**PROVIDED DATA:**
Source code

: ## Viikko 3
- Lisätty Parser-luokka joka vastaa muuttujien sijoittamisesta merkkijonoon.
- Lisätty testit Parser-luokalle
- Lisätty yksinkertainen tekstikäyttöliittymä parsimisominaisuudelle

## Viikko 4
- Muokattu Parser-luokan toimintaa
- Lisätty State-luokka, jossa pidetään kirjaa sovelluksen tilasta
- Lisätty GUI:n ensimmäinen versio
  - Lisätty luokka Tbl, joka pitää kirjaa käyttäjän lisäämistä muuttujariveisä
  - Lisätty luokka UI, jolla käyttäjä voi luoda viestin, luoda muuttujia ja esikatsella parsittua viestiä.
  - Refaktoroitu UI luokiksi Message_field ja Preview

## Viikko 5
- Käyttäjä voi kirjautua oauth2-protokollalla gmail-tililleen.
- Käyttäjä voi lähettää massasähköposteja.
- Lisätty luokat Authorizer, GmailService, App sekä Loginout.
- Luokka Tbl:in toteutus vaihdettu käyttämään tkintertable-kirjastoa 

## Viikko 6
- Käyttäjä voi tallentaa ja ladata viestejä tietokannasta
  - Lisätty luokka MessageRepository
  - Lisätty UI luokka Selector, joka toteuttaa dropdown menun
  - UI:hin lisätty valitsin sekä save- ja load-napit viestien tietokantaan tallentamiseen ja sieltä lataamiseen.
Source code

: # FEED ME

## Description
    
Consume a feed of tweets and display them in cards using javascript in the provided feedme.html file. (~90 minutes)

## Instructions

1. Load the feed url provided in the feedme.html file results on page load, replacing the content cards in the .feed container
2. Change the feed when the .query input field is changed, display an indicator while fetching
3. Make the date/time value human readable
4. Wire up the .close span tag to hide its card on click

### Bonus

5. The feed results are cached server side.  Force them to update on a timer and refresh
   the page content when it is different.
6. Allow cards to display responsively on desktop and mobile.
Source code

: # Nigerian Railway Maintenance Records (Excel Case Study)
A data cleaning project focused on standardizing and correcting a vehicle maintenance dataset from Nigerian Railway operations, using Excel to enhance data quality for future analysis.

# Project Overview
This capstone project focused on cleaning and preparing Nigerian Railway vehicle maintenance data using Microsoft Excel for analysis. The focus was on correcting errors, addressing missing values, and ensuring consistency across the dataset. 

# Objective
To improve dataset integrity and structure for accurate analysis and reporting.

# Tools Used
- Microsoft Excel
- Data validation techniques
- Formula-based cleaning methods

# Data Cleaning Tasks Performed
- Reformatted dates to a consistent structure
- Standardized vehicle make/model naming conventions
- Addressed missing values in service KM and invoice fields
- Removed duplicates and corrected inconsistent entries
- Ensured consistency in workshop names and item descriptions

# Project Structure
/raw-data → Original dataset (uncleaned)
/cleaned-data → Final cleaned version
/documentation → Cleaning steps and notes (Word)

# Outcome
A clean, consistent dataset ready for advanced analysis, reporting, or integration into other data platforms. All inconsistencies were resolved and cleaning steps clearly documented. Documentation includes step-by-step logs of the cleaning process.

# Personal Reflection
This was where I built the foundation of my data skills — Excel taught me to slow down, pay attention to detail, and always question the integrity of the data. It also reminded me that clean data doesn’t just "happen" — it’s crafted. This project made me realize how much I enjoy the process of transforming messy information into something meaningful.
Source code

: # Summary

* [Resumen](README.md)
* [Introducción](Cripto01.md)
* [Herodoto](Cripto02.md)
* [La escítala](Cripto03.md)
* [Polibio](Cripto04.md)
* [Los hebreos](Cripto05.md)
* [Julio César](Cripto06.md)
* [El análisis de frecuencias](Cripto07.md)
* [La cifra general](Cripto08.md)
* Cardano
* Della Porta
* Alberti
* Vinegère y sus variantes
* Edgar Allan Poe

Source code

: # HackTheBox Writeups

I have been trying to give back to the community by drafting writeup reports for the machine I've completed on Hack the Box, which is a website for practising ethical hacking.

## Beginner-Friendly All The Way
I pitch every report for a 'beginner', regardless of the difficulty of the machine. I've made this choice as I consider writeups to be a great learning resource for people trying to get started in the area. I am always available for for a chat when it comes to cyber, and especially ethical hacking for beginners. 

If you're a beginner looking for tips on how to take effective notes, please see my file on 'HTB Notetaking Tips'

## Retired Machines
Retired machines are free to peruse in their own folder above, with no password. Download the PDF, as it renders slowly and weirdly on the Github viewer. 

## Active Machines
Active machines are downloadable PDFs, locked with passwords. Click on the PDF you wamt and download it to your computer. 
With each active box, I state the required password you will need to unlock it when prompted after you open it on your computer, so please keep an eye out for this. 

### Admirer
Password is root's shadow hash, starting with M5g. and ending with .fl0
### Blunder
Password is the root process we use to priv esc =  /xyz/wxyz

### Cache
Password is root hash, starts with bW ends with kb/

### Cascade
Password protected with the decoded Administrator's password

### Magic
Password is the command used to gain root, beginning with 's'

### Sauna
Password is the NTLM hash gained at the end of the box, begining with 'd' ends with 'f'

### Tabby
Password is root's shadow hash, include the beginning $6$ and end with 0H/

**TASK TO CARRY OUT:**
Reproduce all of the entries above line for line, without changing a word or the order.

**COMPLETED EXERCISE:**
Source code

: ## Viikko 3
- Lisätty Parser-luokka joka vastaa muuttujien sijoittamisesta merkkijonoon.
- Lisätty testit Parser-luokalle
- Lisätty yksinkertainen tekstikäyttöliittymä parsimisominaisuudelle

## Viikko 4
- Muokattu Parser-luokan toimintaa
- Lisätty State-luokka, jossa pidetään kirjaa sovelluksen tilasta
- Lisätty GUI:n ensimmäinen versio
  - Lisätty luokka Tbl, joka pitää kirjaa käyttäjän lisäämistä muuttujariveisä
  - Lisätty luokka UI, jolla käyttäjä voi luoda viestin, luoda muuttujia ja esikatsella parsittua viestiä.
  - Refaktoroitu UI luokiksi Message_field ja Preview

## Viikko 5
- Käyttäjä voi kirjautua oauth2-protokollalla gmail-tililleen.
- Käyttäjä voi lähettää massasähköposteja.
- Lisätty luokat Authorizer, GmailService, App sekä Loginout.
- Luokka Tbl:in toteutus vaihdettu käyttämään tkintertable-kirjastoa 

## Viikko 6
- Käyttäjä voi tallentaa ja ladata viestejä tietokannasta
  - Lisätty luokka MessageRepository
  - Lisätty UI luokka Selector, joka toteuttaa dropdown menun
  - UI:hin lisätty valitsin sekä save- ja load-napit viestien tietokantaan tallentamiseen ja sieltä lataamiseen.
Source code

: # FEED ME

## Description
    
Consume a feed of tweets and display them in cards using javascript in the provided feedme.html file. (~90 minutes)

## Instructions

1. Load the feed url provided in the feedme.html file results on page load, replacing the content cards in the .feed container
2. Change the feed when the .query input field is changed, display an indicator while fetching
3. Make the date/time value human readable
4. Wire up the .close span tag to hide its card on click

### Bonus

5. The feed results are cached server side.  Force them to update on a timer and refresh
   the page content when it is different.
6. Allow cards to display responsively on desktop and mobile.
Source code

: # Nigerian Railway Maintenance Records (Excel Case Study)
A data cleaning project focused on standardizing and correcting a vehicle maintenance dataset from Nigerian Railway operations, using Excel to enhance data quality for future analysis.

# Project Overview
This capstone project focused on cleaning and preparing Nigerian Railway vehicle maintenance data using Microsoft Excel for analysis. The focus was on correcting errors, addressing missing values, and ensuring consistency across the dataset. 

# Objective
To improve dataset integrity and structure for accurate analysis and reporting.

# Tools Used
- Microsoft Excel
- Data validation techniques
- Formula-based cleaning methods

# Data Cleaning Tasks Performed
- Reformatted dates to a consistent structure
- Standardized vehicle make/model naming conventions
- Addressed missing values in service KM and invoice fields
- Removed duplicates and corrected inconsistent entries
- Ensured consistency in workshop names and item descriptions

# Project Structure
/raw-data → Original dataset (uncleaned)
/cleaned-data → Final cleaned version
/documentation → Cleaning steps and notes (Word)

# Outcome
A clean, consistent dataset ready for advanced analysis, reporting, or integration into other data platforms. All inconsistencies were resolved and cleaning steps clearly documented. Documentation includes step-by-step logs of the cleaning process.

# Personal Reflection
This was where I built the foundation of my data skills — Excel taught me to slow down, pay attention to detail, and always question the integrity of the data. It also reminded me that clean data doesn’t just "happen" — it’s crafted. This project made me realize how much I enjoy the process of transforming messy information into something meaningful.
Source code

: # Summary

* [Resumen](README.md)
* [Introducción](Cripto01.md)
* [Herodoto](Cripto02.md)
* [La escítala](Cripto03.md)
* [Polibio](Cripto04.md)
* [Los hebreos](Cripto05.md)
* [Julio César](Cripto06.md)
* [El análisis de frecuencias](Cripto07.md)
* [La cifra general](Cripto08.md)
* Cardano
* Della Porta
* Alberti
* Vinegère y sus variantes
* Edgar Allan Poe

Source code

: # HackTheBox Writeups

I have been trying to give back to the community by drafting writeup reports for the machine I've completed on Hack the Box, which is a website for practising ethical hacking.

## Beginner-Friendly All The Way
I pitch every report for a 'beginner', regardless of the difficulty of the machine. I've made this choice as I consider writeups to be a great learning resource for people trying to get started in the area. I am always available for for a chat when it comes to cyber, and especially ethical hacking for beginners. 

If you're a beginner looking for tips on how to take effective notes, please see my file on 'HTB Notetaking Tips'

## Retired Machines
Retired machines are free to peruse in their own folder above, with no password. Download the PDF, as it renders slowly and weirdly on the Github viewer. 

## Active Machines
Active machines are downloadable PDFs, locked with passwords. Click on the PDF you wamt and download it to your computer. 
With each active box, I state the required password you will need to unlock it when prompted after you open it on your computer, so please keep an eye out for this. 

### Admirer
Password is root's shadow hash, starting with M5g. and ending with .fl0
### Blunder
Password is the root process we use to priv esc =  /xyz/wxyz

### Cache
Password is root hash, starts with bW ends with kb/

### Cascade
Password protected with the decoded Administrator's password

### Magic
Password is the command used to gain root, beginning with 's'

### Sauna
Password is the NTLM hash gained at the end of the box, begining with 'd' ends with 'f'

### Tabby
Password is root's shadow hash, include the beginning $6$ and end with 0H/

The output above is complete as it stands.